Pictures do not belong in the output. Reproduce exactly the lines from the start of the records through the line with "27. Chukwuocha UM., Nwakwuo".
*** Excerpted records ***
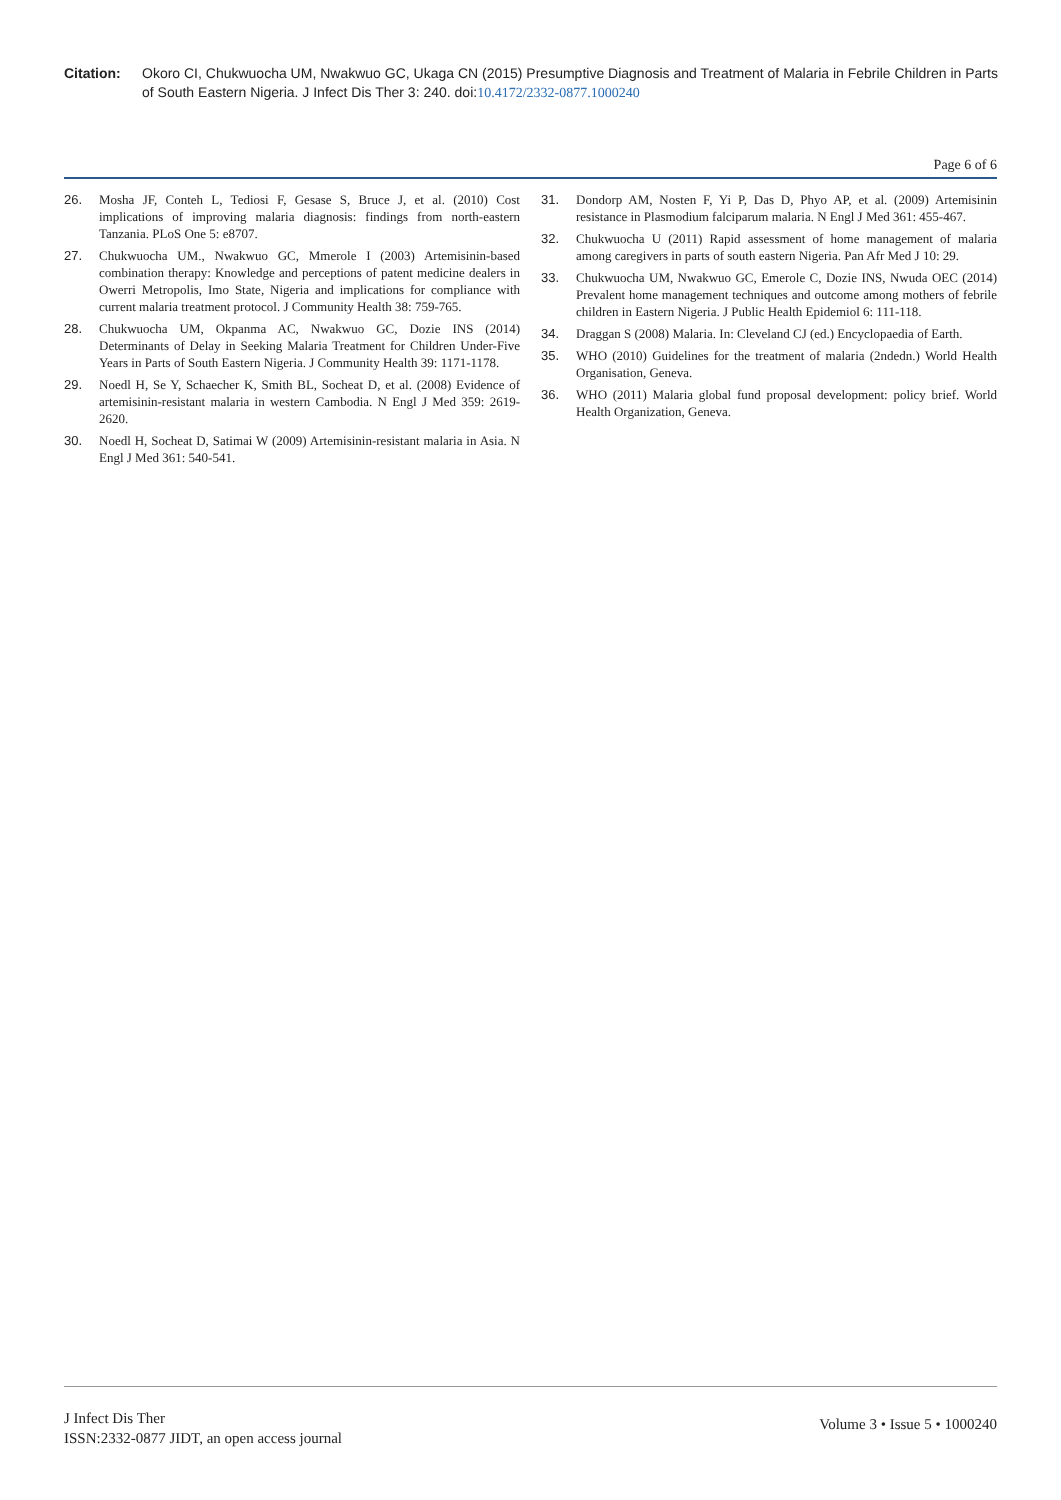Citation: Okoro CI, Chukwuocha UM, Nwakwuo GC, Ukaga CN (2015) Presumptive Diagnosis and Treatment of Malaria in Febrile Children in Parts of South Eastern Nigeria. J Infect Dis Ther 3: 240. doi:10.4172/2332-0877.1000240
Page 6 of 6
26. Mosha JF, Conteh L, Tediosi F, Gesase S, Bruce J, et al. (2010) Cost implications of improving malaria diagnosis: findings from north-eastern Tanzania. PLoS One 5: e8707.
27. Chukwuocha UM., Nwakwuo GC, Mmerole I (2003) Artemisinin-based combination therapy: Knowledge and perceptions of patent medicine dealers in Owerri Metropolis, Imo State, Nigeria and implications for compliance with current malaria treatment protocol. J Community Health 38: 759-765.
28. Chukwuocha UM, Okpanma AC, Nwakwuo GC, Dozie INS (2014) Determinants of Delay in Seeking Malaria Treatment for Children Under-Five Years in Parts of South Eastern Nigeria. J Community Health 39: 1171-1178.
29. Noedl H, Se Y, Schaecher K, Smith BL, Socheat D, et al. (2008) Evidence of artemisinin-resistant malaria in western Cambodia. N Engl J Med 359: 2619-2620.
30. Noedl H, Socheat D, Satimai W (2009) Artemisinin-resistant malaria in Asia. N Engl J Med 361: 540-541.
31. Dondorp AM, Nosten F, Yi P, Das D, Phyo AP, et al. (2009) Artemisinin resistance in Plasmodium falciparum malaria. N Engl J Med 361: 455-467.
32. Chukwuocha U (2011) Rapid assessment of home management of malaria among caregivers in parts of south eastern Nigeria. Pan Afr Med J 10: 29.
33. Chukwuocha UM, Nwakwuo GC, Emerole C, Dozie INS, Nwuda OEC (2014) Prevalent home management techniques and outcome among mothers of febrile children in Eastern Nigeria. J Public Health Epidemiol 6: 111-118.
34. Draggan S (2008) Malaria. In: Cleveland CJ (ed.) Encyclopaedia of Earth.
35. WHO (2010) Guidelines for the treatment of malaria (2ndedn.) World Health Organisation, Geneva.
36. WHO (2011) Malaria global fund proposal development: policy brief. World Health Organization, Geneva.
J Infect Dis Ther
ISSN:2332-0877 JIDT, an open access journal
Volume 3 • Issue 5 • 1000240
***
=== Result ===
Citation: Okoro CI, Chukwuocha UM, Nwakwuo GC, Ukaga CN (2015) Presumptive Diagnosis and Treatment of Malaria in Febrile Children in Parts of South Eastern Nigeria. J Infect Dis Ther 3: 240. doi:10.4172/2332-0877.1000240
Page 6 of 6
26. Mosha JF, Conteh L, Tediosi F, Gesase S, Bruce J, et al. (2010) Cost implications of improving malaria diagnosis: findings from north-eastern Tanzania. PLoS One 5: e8707.
27. Chukwuocha UM., Nwakwuo GC, Mmerole I (2003) Artemisinin-based combination therapy: Knowledge and perceptions of patent medicine dealers in Owerri Metropolis, Imo State, Nigeria and implications for compliance with current malaria treatment protocol. J Community Health 38: 759-765.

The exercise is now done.